We have seen that the one-point compactification of $R^n$, given as $R^n\cup \{\infty\}$ for a point not in the set, and denoted $\hat{R^n}$, is homeomorphic to the sphere $S^n$. I equip $\hat{R^n}$ with the chordal metric, given by $$d(x,y)=|\hat{\pi}(x)-\hat{\pi}(y)| $$ where $\hat{\pi}$ is the extended stereographic projection, mapping $\infty$ to $e_{n+1}$.
It is straight-forward to show that $$d(x,\infty)=\frac{2}{(1+|x|^2)^{1/2}} $$ In other words; the open balls $B_d(\infty,r)$ is of the form \begin{equation} N(\infty,s)=\hat{R^n}-\overline{B(0,s)} \end{equation} for some suitable $s$. And so, a basis for a topology on $\hat{R^n}$ consists of all the usual open euclidean balls $B(x,r)$ and balls around $\infty$ of the form above.

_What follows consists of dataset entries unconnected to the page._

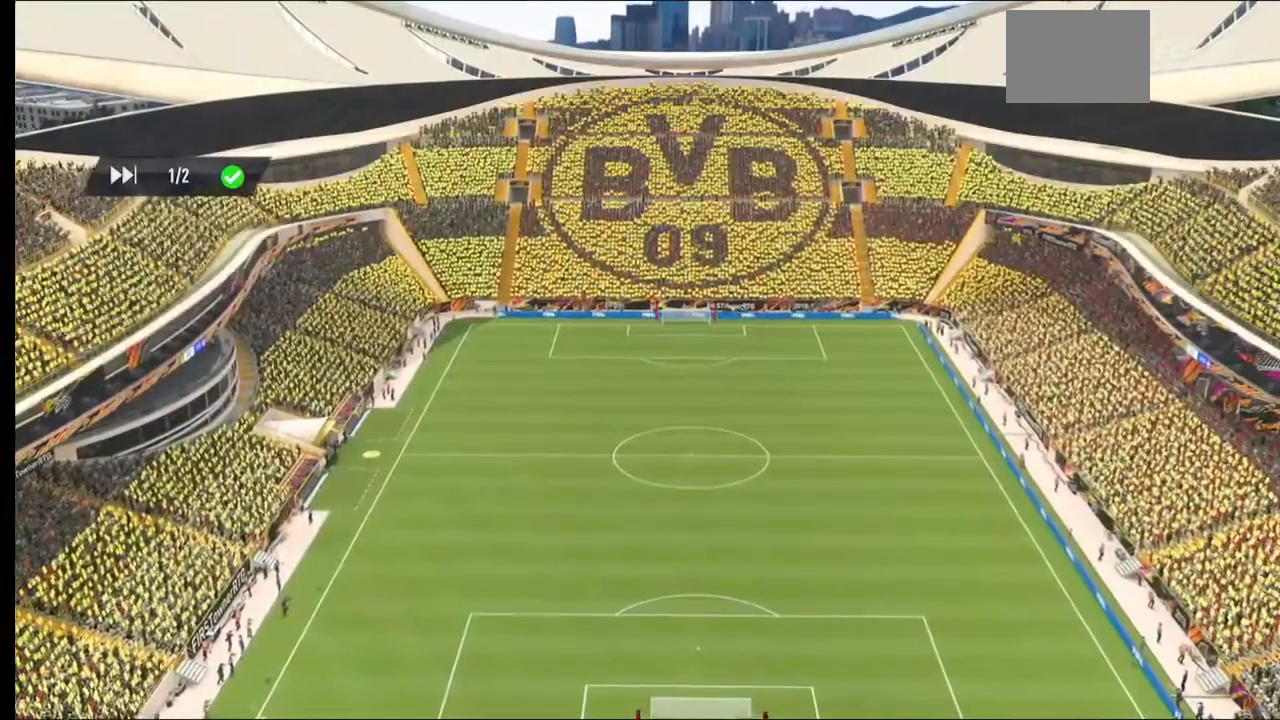
{"buttons": [], "left_stick": "center", "right_stick": "center", "events": [[67, "A", "down"], [200, "A", "up"]]}
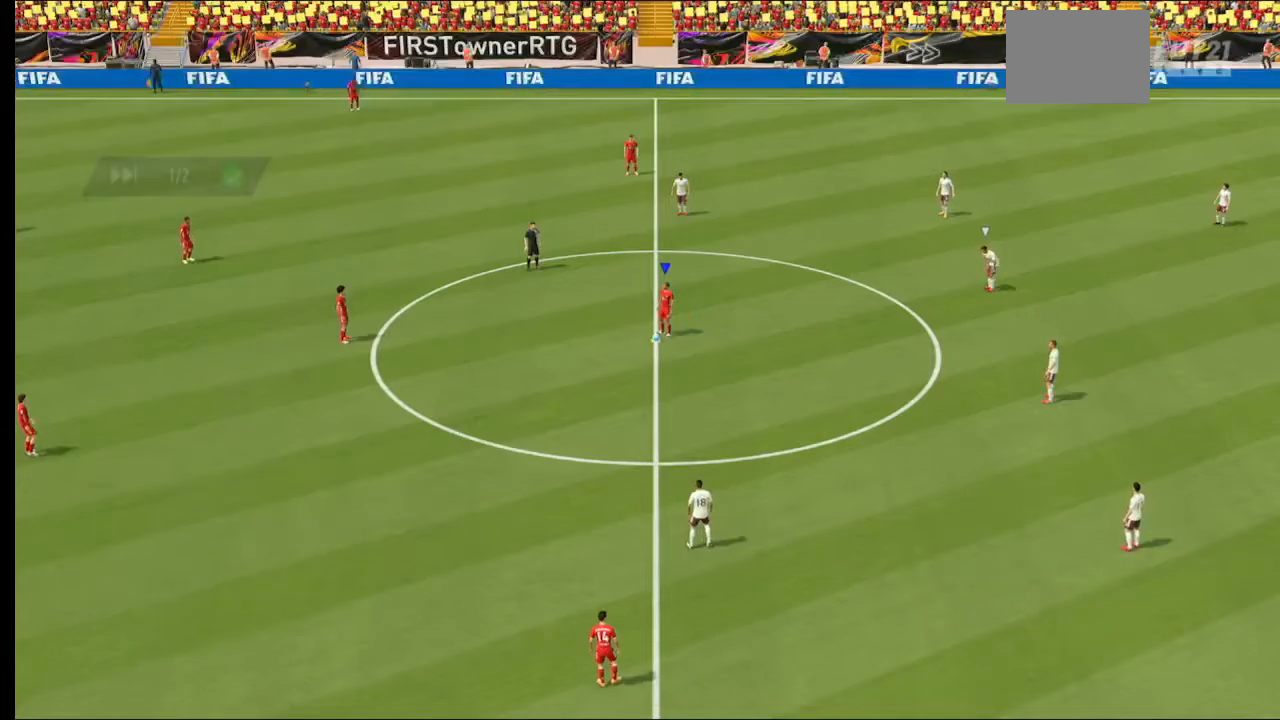
{"buttons": [], "left_stick": "center", "right_stick": "center", "events": []}
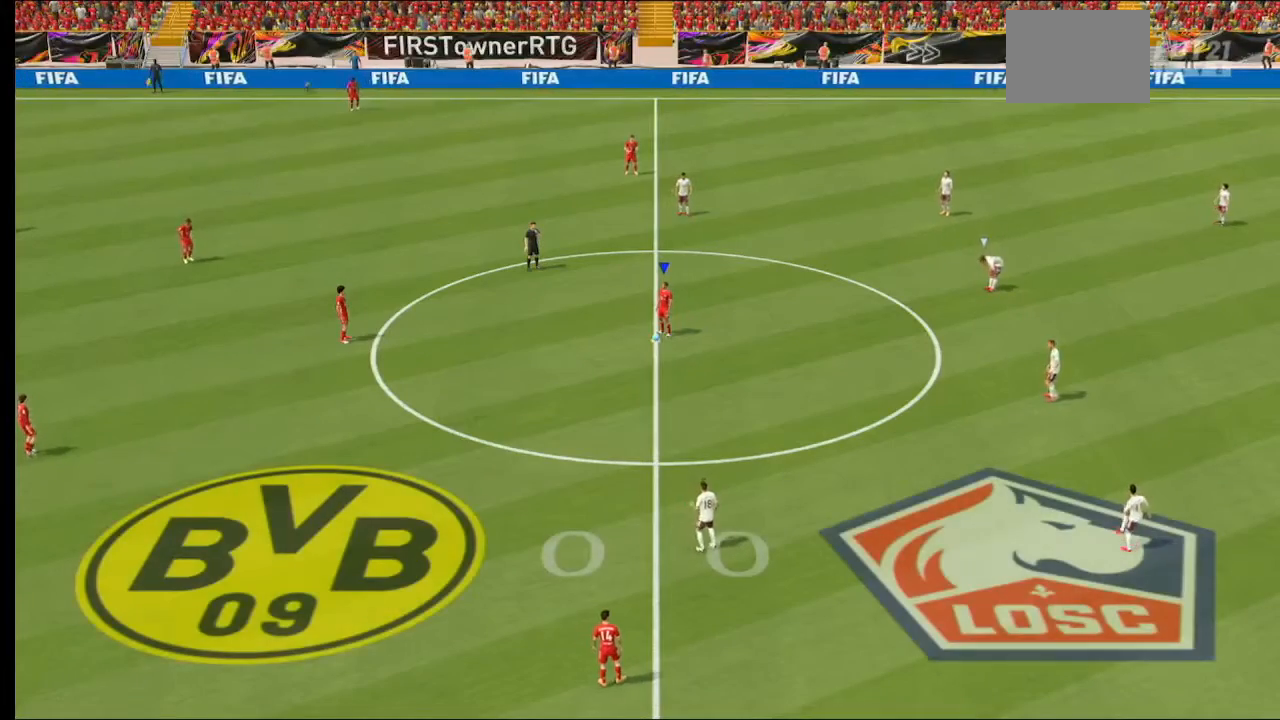
{"buttons": [], "left_stick": "left", "right_stick": "center", "events": [[433, "left_stick", "left"]]}
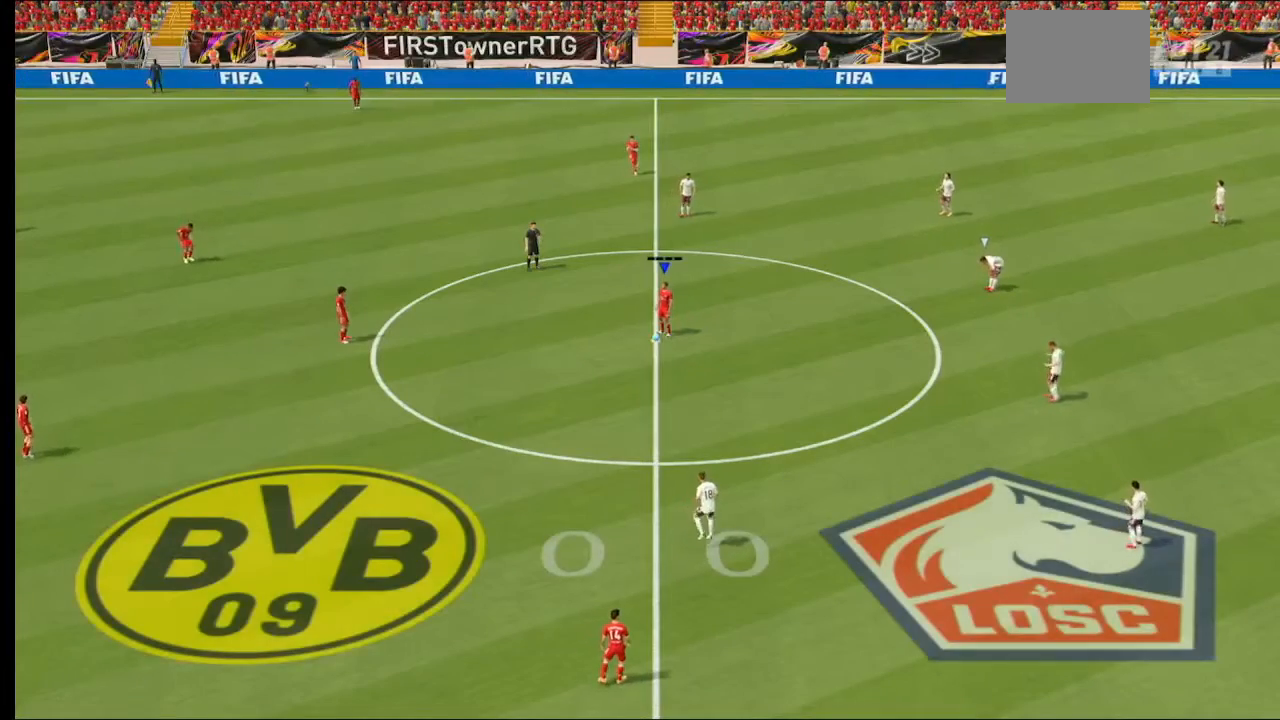
{"buttons": [], "left_stick": "center", "right_stick": "center", "events": [[300, "left_stick", "center"]]}
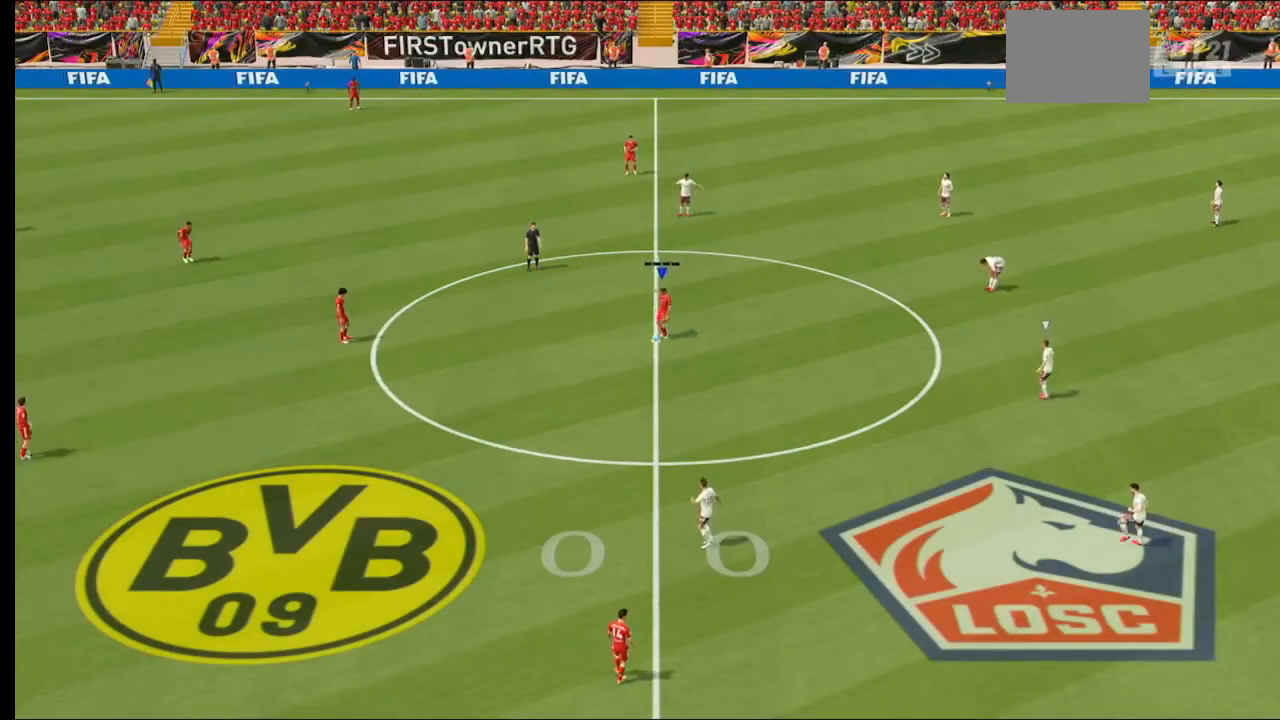
{"buttons": ["R2"], "left_stick": "right", "right_stick": "center", "events": [[33, "left_stick", "right"], [67, "R2", "down"]]}
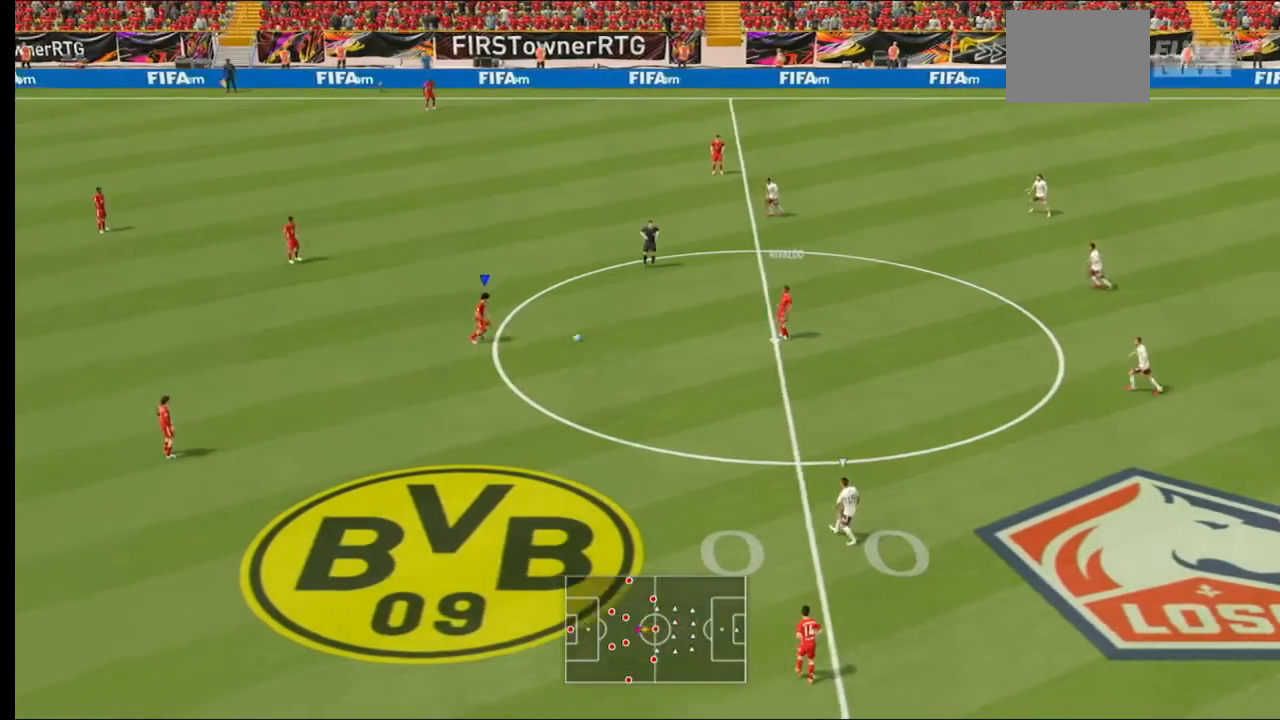
{"buttons": ["R2"], "left_stick": "right", "right_stick": "center", "events": []}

Now, in my textbook, the author claims that this in particular implies that a function $f:\hat{R^n}\rightarrow \hat{R^n}$ is continuous at $a$ if and only if $\lim_{x\rightarrow a}f(x)=f(a)$ in the usual euclidean sense. However, I have trouble seeing why this is. How do you tie this limit to the open balls above?
Thanks
I think this description is misleading so it is better to forget it. :-)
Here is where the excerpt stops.